» Reading text:
——————

Act protecting patient information goes into effect today
Starting today, health care patients have a little more paperwork to deal with.
But it's to their benefit, said Pam Nalley, privacy officer for Yuma Regional Medical Center.
Beginning today, people checking into hospitals nationwide will receive a written explanation of how the hospital uses and discloses patient information. The new procedures are the result of the Health Insurance Portability and Accountability Act (HIPAA) of 1996, which established privacy standards for the use and release of patients' personal health information, referred to as 'protected health information.'
The federally mandated standards also apply to other health care providers such as doctors' offices, laboratories and even the Yuma County Health Department, Nalley said. It also impacts third-party insurers and clearing houses for the transfer of medical information.
HIPAA has come under criticism for adding another layer of paperwork to health care and raised concerns by some that it may put up roadblocks for medical treatment, shut out information to loved ones and create a government database of personal information.
"It depends on who you talk to whether it will help or not," Nalley said. But after 1. years of work to ensure YRMC will be in compliance, she has concluded that "it really is a strong program to protect patients' privacy" and will actually improve the quality of care as health care providers become more sensitive to the rights of patients.
"It is a good thing," she said.
HIPAA grew out of the movement toward electronic transfer of information for the filing of medical claims, Nalley said. That raised concerns about a person's medical information being readily available.
And so the privacy provisions were crafted. "It definitely gives the patient more rights and more say in how their health information is used and shared," she said.
"In the past, perhaps the door has been a little too open," she said. "I think most people would prefer protection of their medical privacy. It's their call now how much information we share."
It won't, however, block the sharing of information for the continuation of a person's medical care, she said. For example, if a person was treated at the YRMC emergency room then flown to Barrows, "we would transfer their medical information so the patient would receive the best care possible."
The information would also be shared with doctors, nurses, therapists, emergency personnel and others involved in the patient's care. Health care providers also wouldn't need authorization to file claims with third-party insurers.
But if a person was being treated in a hospital in Washington, D.C., for example, and hadn't been transferred by YRMC, the patient's information wouldn't be released to the Washington hospital without the patient's permission.
"There's a fine line between the continuum of care and just wanting to build up information on a person," Nalley said. "The patient can say who can receive information and who can't."
That means patients could say they don't want to be listed in the hospital's patient directory, she said. "We don't want to encourage that, but it is an option. Most people like to have visitors. But if they opt out, there would be no visitors, no condition report for the paper. Even if their mother calls, we can't acknowledge."
Nalley said she has heard a number of concerns about the enforcement of HIPAA.

——————

» Activity list:
[a] In the HIPAA article, transcribe the passage from "The information would" to "with third-party insurers.".
[b] According to the HIPAA article, what position does Pam Nalley hold?
[c] Decide whether each statement agrees with the HIPAA article, answering yes or no and quoting the words of the article that settle it. (i) The Health Insurance Portability and Accountability Act dates from 1996. (ii) Health care providers need the patient's authorization to file claims with third-party insurers. (iii) A patient who opts out of the hospital's patient directory can still receive visitors.

——————

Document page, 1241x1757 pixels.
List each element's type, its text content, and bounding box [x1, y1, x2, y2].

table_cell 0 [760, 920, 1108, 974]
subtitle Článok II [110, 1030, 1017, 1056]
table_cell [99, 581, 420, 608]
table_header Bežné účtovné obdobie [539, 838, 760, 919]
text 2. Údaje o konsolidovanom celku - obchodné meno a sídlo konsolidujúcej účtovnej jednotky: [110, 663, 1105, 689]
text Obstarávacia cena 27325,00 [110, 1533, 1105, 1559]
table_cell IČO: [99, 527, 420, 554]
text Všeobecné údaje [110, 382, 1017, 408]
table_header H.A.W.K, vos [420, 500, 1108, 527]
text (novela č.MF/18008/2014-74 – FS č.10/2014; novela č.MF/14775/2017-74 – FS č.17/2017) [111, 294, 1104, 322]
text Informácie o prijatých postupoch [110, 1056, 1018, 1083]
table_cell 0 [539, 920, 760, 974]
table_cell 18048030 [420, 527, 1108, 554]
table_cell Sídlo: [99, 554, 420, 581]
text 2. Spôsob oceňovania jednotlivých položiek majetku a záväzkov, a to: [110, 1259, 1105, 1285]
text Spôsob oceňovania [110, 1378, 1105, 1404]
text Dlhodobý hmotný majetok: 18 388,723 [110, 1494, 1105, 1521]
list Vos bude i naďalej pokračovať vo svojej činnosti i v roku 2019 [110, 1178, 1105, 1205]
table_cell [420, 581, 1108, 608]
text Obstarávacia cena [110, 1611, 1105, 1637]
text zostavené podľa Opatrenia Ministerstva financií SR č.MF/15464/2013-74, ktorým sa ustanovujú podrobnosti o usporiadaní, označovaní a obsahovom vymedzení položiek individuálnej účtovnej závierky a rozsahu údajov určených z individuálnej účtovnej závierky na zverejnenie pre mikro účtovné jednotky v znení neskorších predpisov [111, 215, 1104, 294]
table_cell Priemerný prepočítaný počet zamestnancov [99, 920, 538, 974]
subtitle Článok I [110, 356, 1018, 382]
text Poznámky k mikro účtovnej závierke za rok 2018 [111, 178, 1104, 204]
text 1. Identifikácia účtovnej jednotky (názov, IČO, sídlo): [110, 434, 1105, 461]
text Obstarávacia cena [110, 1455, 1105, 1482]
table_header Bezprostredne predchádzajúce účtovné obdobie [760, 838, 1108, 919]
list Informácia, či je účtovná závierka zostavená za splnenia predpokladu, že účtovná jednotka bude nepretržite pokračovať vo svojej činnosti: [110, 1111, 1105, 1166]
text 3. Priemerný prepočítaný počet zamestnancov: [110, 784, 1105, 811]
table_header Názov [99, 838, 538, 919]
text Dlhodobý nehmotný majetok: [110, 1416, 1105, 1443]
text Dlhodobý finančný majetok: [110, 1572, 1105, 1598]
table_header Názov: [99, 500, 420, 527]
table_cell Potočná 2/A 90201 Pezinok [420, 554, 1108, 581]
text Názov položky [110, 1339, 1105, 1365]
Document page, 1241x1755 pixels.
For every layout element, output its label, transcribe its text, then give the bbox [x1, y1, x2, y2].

——————

» Answers to this exercise:
[a]
The information would also be shared with doctors, nurses, therapists, emergency personnel and others involved in the patient's care. Health care providers also wouldn't need authorization to file claims with third-party insurers.

[b] She is the privacy officer for Yuma Regional Medical Center.

[c]
(i) Yes: "the Health Insurance Portability and Accountability Act (HIPAA) of 1996"
(ii) No: "Health care providers also wouldn't need authorization to file claims with third-party insurers."
(iii) No: "But if they opt out, there would be no visitors, no condition report for the paper."